_YOUR GOAL_: Reproduce the entries from the line containing "Autonomy: Autonomy -> Consensus" through the line containing "community colour: purple -> blue", replacing "strengthen" with "bolster" and leaving everything else unchanged.

_DATASET ROWS_:
## start

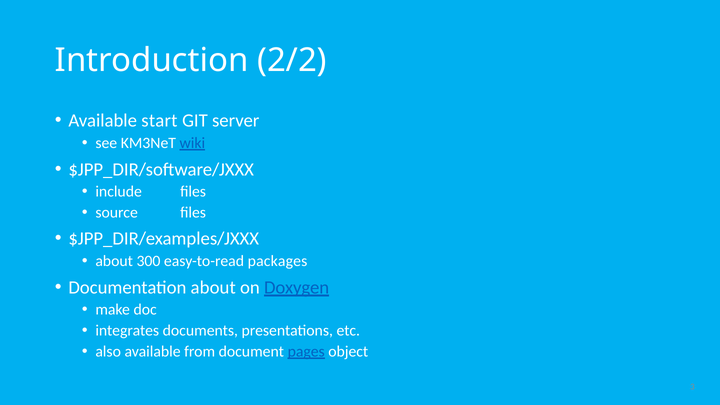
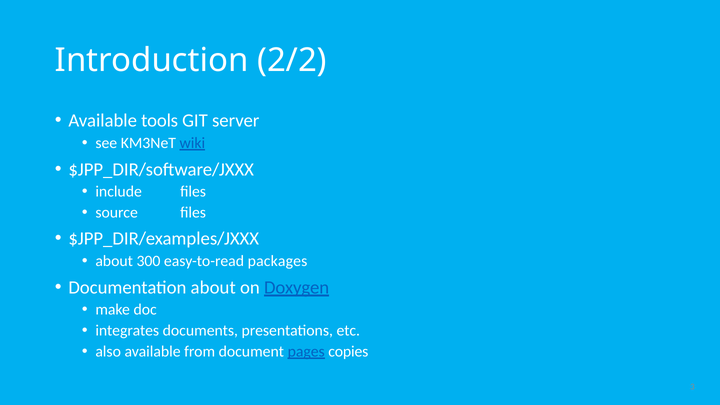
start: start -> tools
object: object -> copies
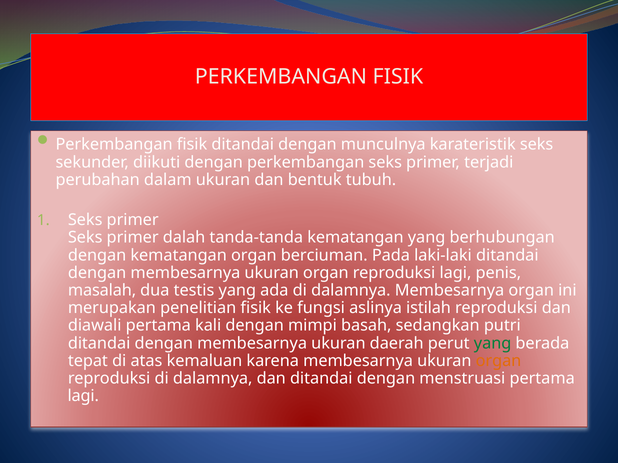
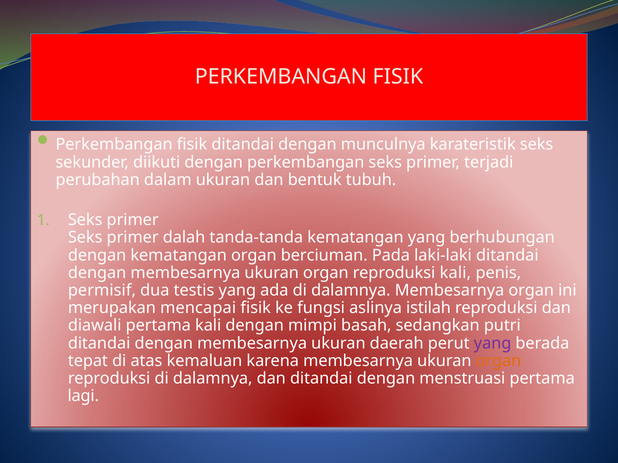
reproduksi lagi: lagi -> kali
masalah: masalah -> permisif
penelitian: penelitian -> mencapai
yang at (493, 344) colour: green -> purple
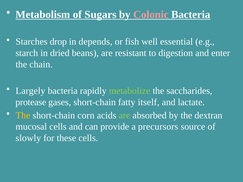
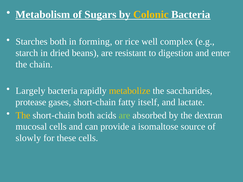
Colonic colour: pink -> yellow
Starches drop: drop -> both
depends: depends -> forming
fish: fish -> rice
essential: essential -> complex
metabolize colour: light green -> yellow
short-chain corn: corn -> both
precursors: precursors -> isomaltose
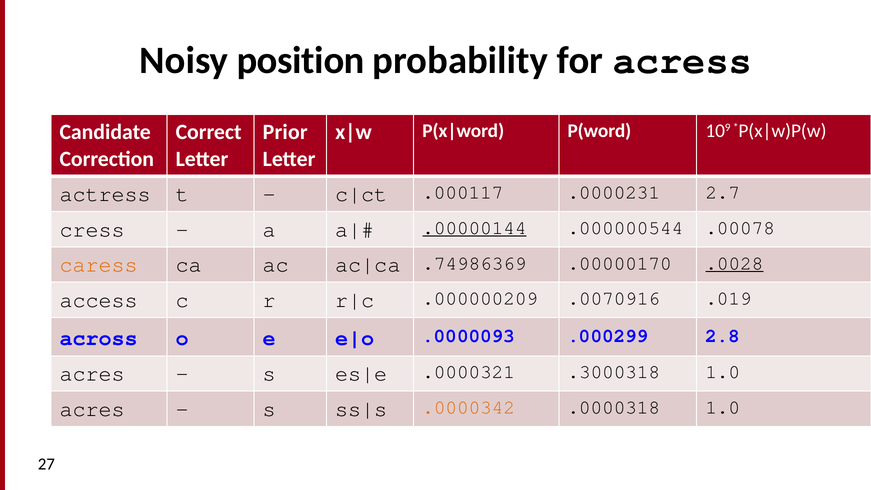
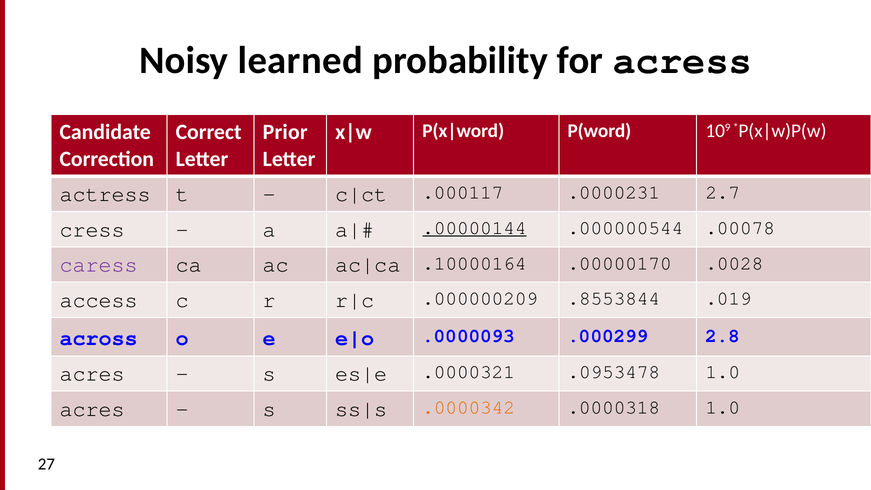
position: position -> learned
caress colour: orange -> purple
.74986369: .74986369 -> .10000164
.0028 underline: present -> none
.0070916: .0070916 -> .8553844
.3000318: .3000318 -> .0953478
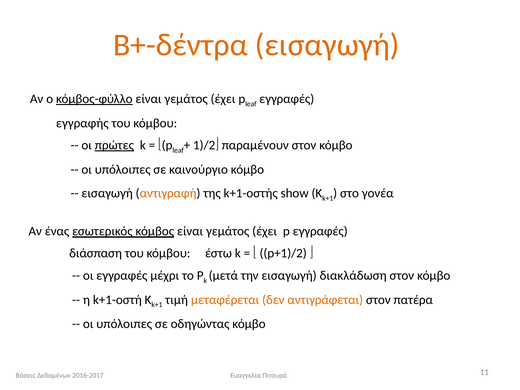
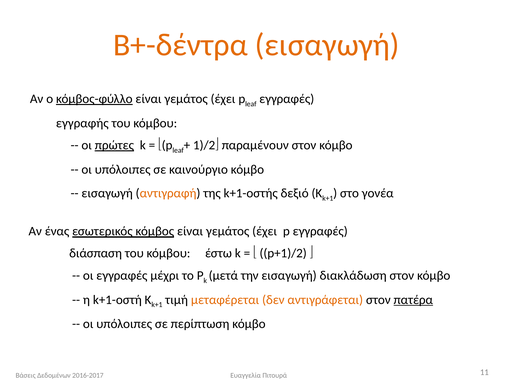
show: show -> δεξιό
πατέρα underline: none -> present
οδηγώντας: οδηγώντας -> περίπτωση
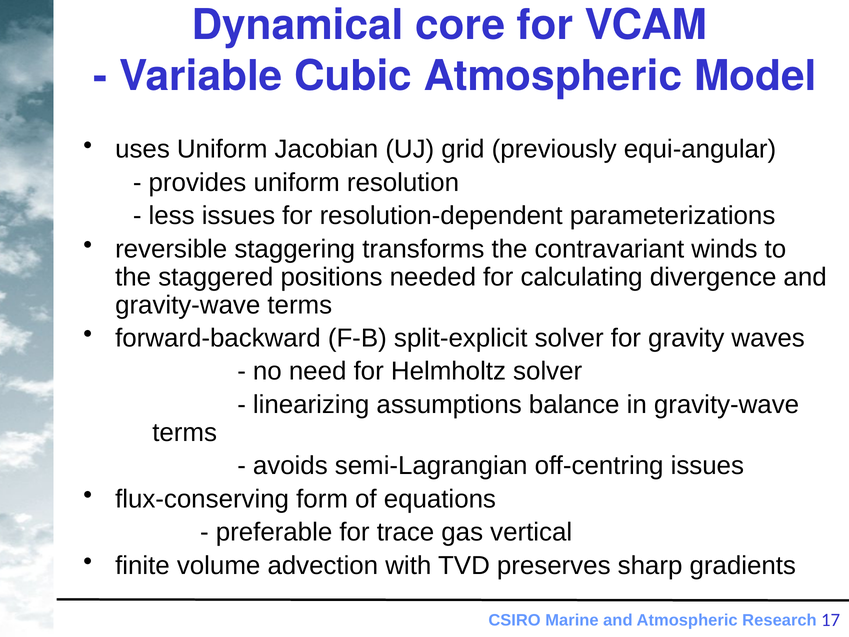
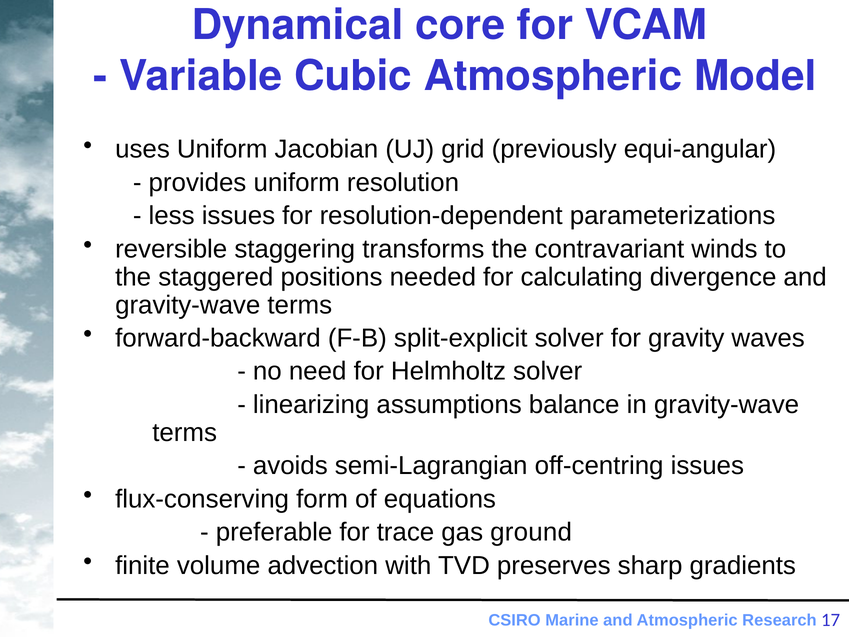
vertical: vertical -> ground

## end
## start

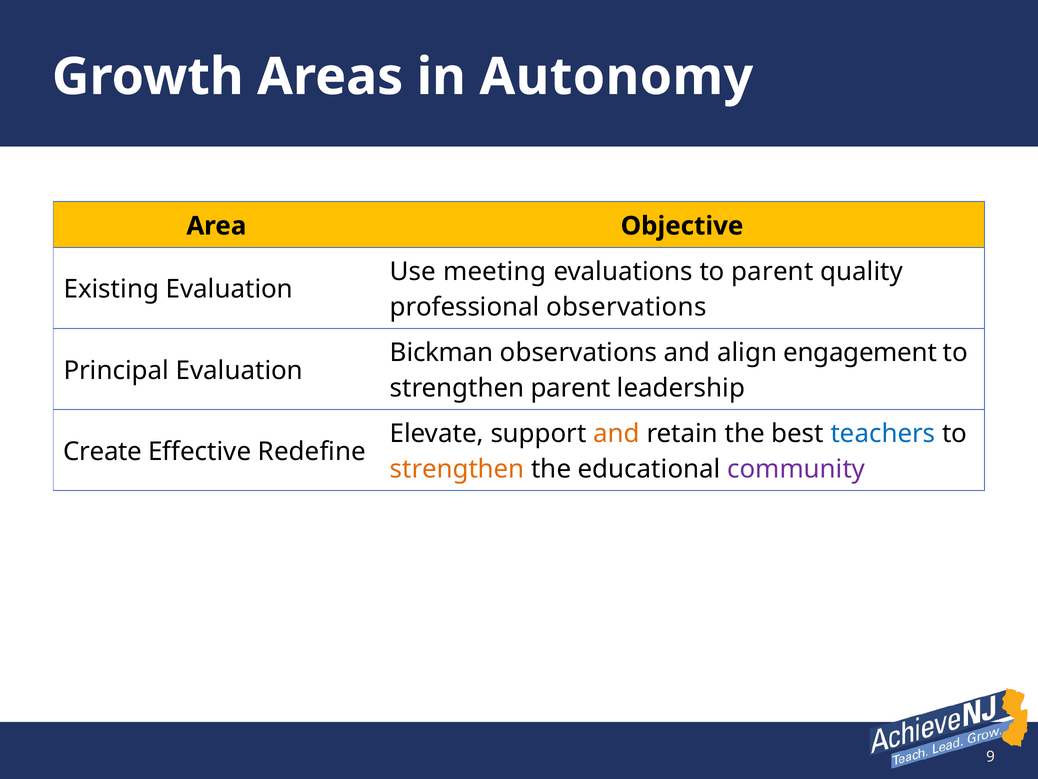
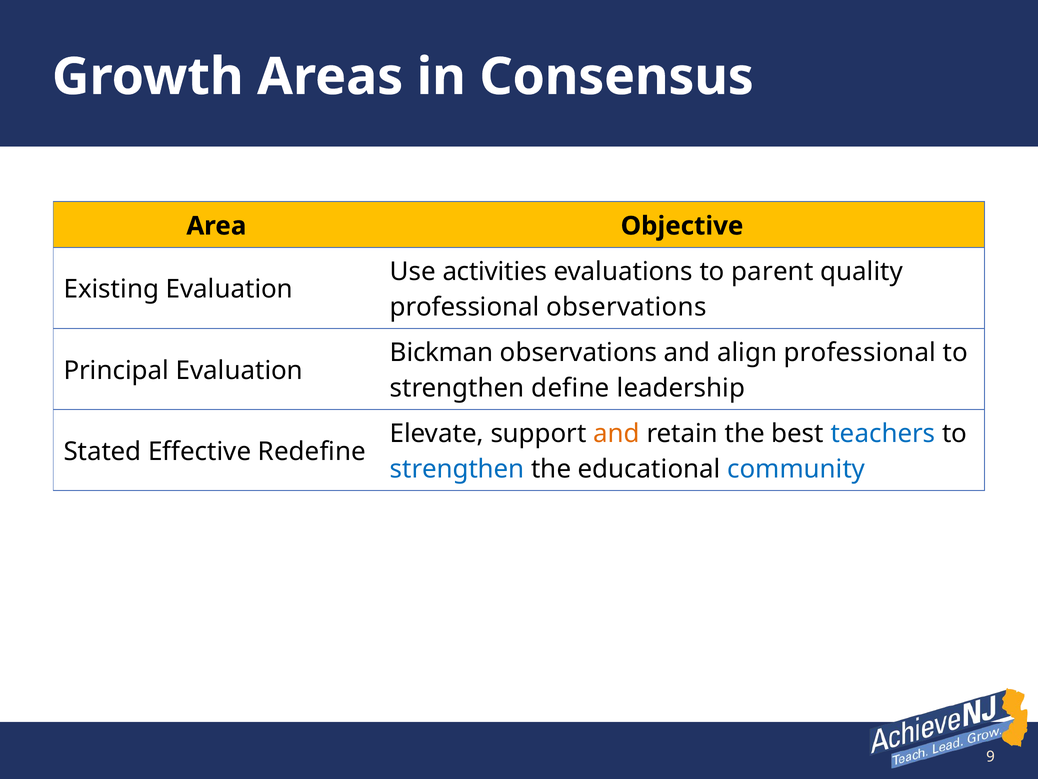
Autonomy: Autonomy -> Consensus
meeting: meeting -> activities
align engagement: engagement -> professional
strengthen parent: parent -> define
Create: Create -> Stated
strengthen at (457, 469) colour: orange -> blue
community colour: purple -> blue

## end
## start

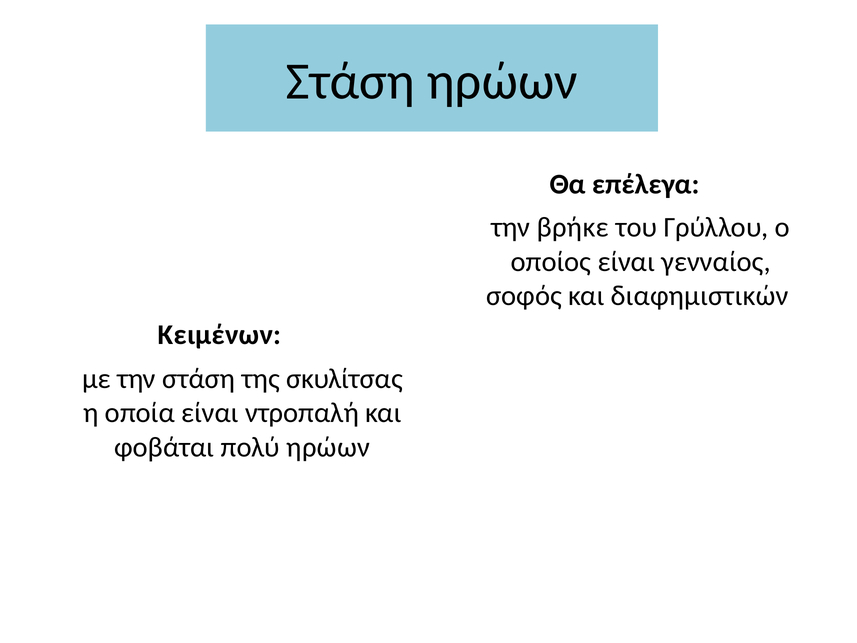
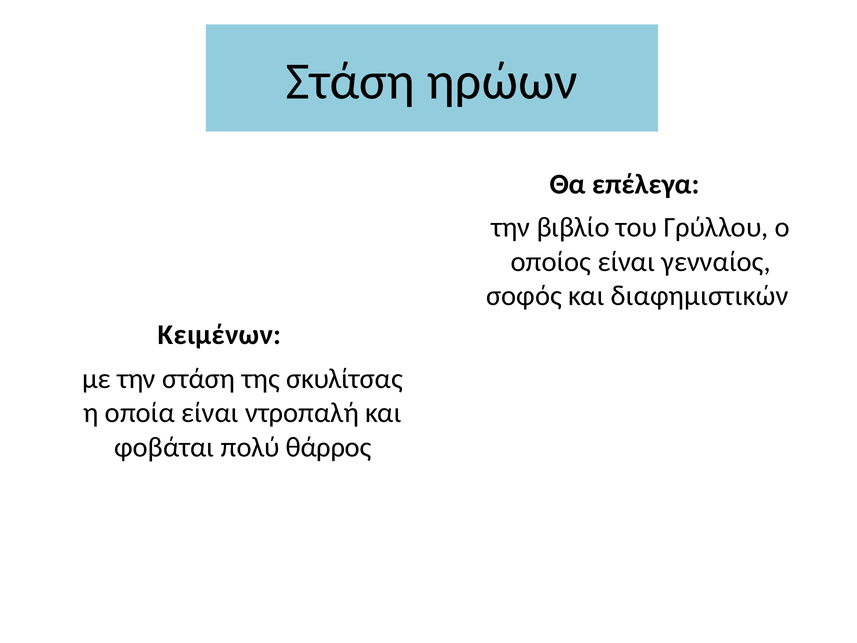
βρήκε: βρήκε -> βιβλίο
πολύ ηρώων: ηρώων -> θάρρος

## end

_WORKED SOLUTION_:
Autonomy: Autonomy -> Consensus
meeting: meeting -> activities
align engagement: engagement -> professional
bolster parent: parent -> define
Create: Create -> Stated
bolster at (457, 469) colour: orange -> blue
community colour: purple -> blue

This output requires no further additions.